Monday, October 29, 2007


     It’s been raining nails for the past week and a half, and it’s starting to annoy me. It was one thing when they were ½", but now they’re up to that inch size and that’s just inexcusable. First it was tacks, now it’s practically drywall nails. Those kind they put in nail guns? Yeah, those. Where does it go from here?
     Most of the nail manufacturers folded outright because of the downpour. And that’s just after three days of rain. Nails are now readily available all over the street. Construction companies haul them out of people’s yards and have already begun dragging rivers, lakes and sewers for them.
     Oh, and the fatalities are, of course, at an all-time high. No work is being done. People are afraid to leave their homes and most cars have been so dinged up that they’re undriveable.
     And who benefits from this? I mean, besides the building contractors and car dealerships. Otha Palmerdale, that’s who. This guy inherited Palmerdale Fabrication from his dad a year ago and has steadily driven it into the ground ever since. That was until three days ago. As the nails pierced the skulls of his factory workers, he instinctively grabbed a slab of unprocessed metal from the shop and made it to the safety of his office. In under an hour, he had constructed the Palmerdale Metalbrella out of that slab and became a savior to a nail-beaten nation, for a price.
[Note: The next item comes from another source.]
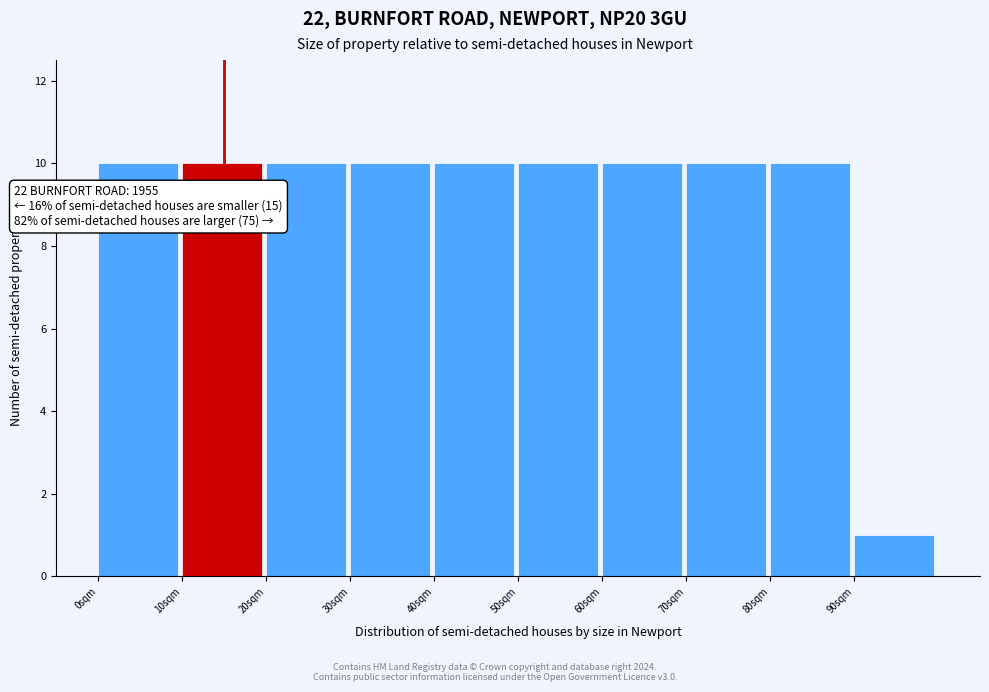

Reading right to left, what are all the values shown in this chart?

90sqm=1	80sqm=10	70sqm=10	60sqm=10	50sqm=10	40sqm=10	30sqm=10	20sqm=10	10sqm=10	0sqm=10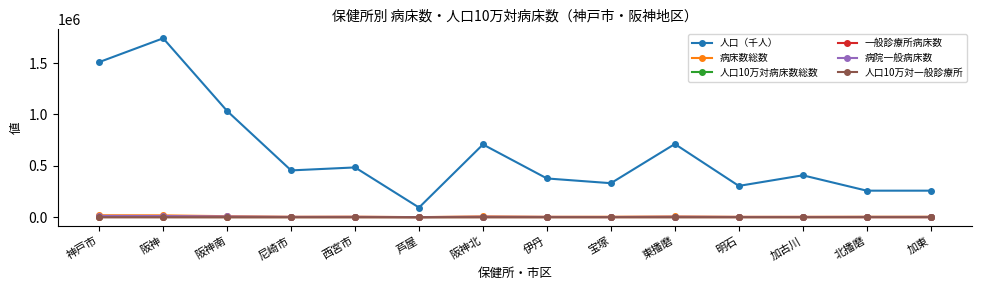

What position from the left is 宝塚?

9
     Some say it takes a lifetime to earn your millions. For Otha it took less than a day.
     The initial prototypes were a little bulky. The only people who were able to even open the Metalbrella were younger males with intense upper body strength. I hear that Palmerdale’s making some lightweight models for kids and older people by next season. Hopefully by then the nails would have stopped and Metalbrellas will just clog the landfills like so many 8 track players.
     Still, I’d rather take a nail to the forehead or simply stay indoors for the rest of my life than pay $49.99 for one of those hideous things. I mean, they don’t even come in blue. Although I’m sure the choice of colors will grow as demand does.
     This wasn’t in the Bible. Raining blood, frogs, sure. But not nails. This wasn’t how the world was supposed to end.